A couple of interesting pieces of trivia:

- In Texas Hold’em you are more likely to end up with a
*Pair*than a*High Card*, compared to five card poker. - When de-duplicating identical equivalent hands (ignoring suiting when not important) there are
*less*distinct hands when playing Texas Hold’em than when playing five card poker, as some hands, such as Seven High, are physically not possible to make as the additional cards dealt would end up forming, at a minimum, a pair.
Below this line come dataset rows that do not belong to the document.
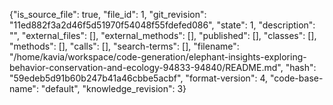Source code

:{"is_source_file": true, "file_id": 1, "git_revision": "11ed882f3a2d46f5d51970f54048f55fdefed086", "state": 1, "description": "", "external_files": [], "external_methods": [], "published": [], "classes": [], "methods": [], "calls": [], "search-terms": [], "filename": "/home/kavia/workspace/code-generation/elephant-insights-exploring-behavior-conservation-and-ecology-94833-94840/README.md", "hash": "59edeb5d91b60b247b41a46cbbe5acbf", "format-version": 4, "code-base-name": "default", "knowledge_revision": 3}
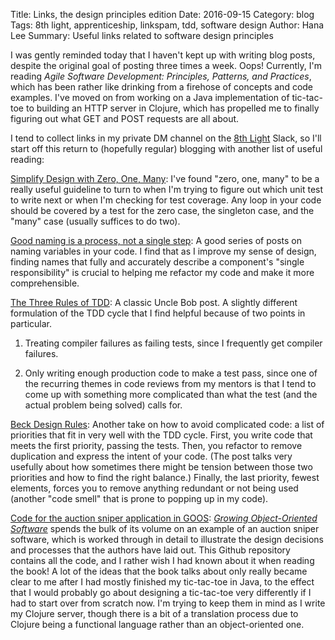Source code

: Title: Links, the design principles edition
Date: 2016-09-15
Category: blog
Tags: 8th light, apprenticeship, linkspam, tdd, software design
Author: Hana Lee
Summary: Useful links related to software design principles 

I was gently reminded today that I haven't kept up with writing blog posts,
despite the original goal of posting three times a week. Oops! Currently,
I'm reading _Agile Software Development: Principles, Patterns, and
Practices_, which has been rather like drinking from a firehose of
concepts and code examples. I've moved on from working on a Java implementation
of tic-tac-toe to building an HTTP server in Clojure, which has propelled me to
finally figuring out what GET and POST requests are all about.

I tend to collect links in my private DM channel on the [8th Light](http://8thlight.com) Slack, so I'll start off this
return to (hopefully regular) blogging with another list of useful reading:

[Simplify Design with Zero, One, Many](http://agileinaflash.blogspot.com/2012/06/simplify-design-with-zero-one-many.html): I've found "zero, one, many" to be a really useful guideline to turn to when I'm trying to figure out which unit test to write next or when I'm checking for test coverage. Any loop in your code should be covered by a test for the zero case, the singleton case, and the "many" case (usually suffices to do two).

[Good naming is a process, not a single
step](http://arlobelshee.com/good-naming-is-a-process-not-a-single-step/):
A good series of posts on naming variables in your code. I find that as I
improve my sense of design, finding names that fully and accurately describe
a component's "single responsibility" is crucial to helping me refactor my code
and make it more comprehensible.

[The Three Rules of
TDD](http://butunclebob.com/ArticleS.UncleBob.TheThreeRulesOfTdd):
A classic Uncle Bob post. A slightly different formulation of the TDD cycle
that I find helpful because of two points in particular.

1. Treating compiler failures as failing tests, since I frequently get compiler failures.

2. Only writing enough production code to make a test pass, since one of the
recurring themes in code reviews from my mentors is that I tend to come up
with something more complicated than what the test (and the actual problem
being solved) calls for.

[Beck Design
Rules](http://martinfowler.com/bliki/BeckDesignRules.html): Another take on
how to avoid complicated code: a list of priorities that fit in very well with
the TDD cycle. First, you write code that meets the first priority, passing
the tests. Then, you refactor to remove duplication and express the intent
of your code. (The post talks very usefully about how sometimes there
might be tension between those two priorities and how to find the right
balance.) Finally, the last priority, fewest elements, forces you to
remove anything redundant or not being used (another "code smell" that is
prone to popping up in my code).

[Code for the auction sniper application in
GOOS](https://github.com/sf105/goos-code): [_Growing
Object-Oriented Software_](goos_notes.html) spends the bulk of its volume on an example of an auction sniper software, which is worked through in
detail to illustrate the design decisions and processes that the authors have
laid out. This Github repository contains all the code, and I rather wish I had
known about it when reading the book! A lot of the ideas that the book talks
about only really became clear to me after I had mostly finished my
tic-tac-toe in Java, to the effect that I would probably go about designing a
tic-tac-toe very differently if I had to start over from scratch now. I'm
trying to keep them in mind as I write my Clojure server, though
there is a bit of a translation process 
due to Clojure being a functional language rather than an object-oriented one.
This returns us, neatly, to our opening paradox …

## Paradox?

There are 4,234 ways to make a

*Royal Flush*from any seven cards (1,081 ways in each suite; There are five essential cards that must be part of a Royal Flush:*Ten, Jack, Queen, King, Ace*. Of the remaining 47 cards, any two others can be selected, so the frequency of all Royal Flushes is 4*C*1 × 47*C*2 = 4,324). We are__totally agnostic__about what these other two cards are; they can be anything at all.There are, however, nine flavors of

*Straight Flush*(excluding the*Royal Flush*), straights with the top card:*King, Queen, Jack, Ten, Nine, Eight, Seven, Six, Five (Ace can be used as low in poker)*. There are 37,260 possible ways to make these Straight Flushes (9,315 per suit). There are nine possible high cards (9*C*1) multiplied by four possible suits (4*C*1), and of the remaining cards there are two we need to pick, but we must make sure we're not picking the card directly above the top card, so there are (46*C*2) to select from.For each of these Straight Flushes, there is a poison card (but a good kind of poison). Neither of the two unused cards can be this poison card. For example, imagine we have a Nine-high Straight Flush in Hearts. We don’t care what the other two cards are,

__unless__, one of these cards is the*Ten of Hearts*, if it is, it would not be a Nine-high Straight, but a Ten-high Straight. Similarly, if we had a King-high Straight Flush, and one of the other two cards happens to be the Ace, then we would have a*Royal Flush*, not a*Straight Flush*(Remember, we made the assumption that the ‘cards speak’, and the player automatically gets the best hand possible from the seven cards; why settle for a lower Straight Flush, when you can have a higher one? Why settle for a Straight Flush, when you can have a Royal Flush!)It’s not a paradox after all, just math!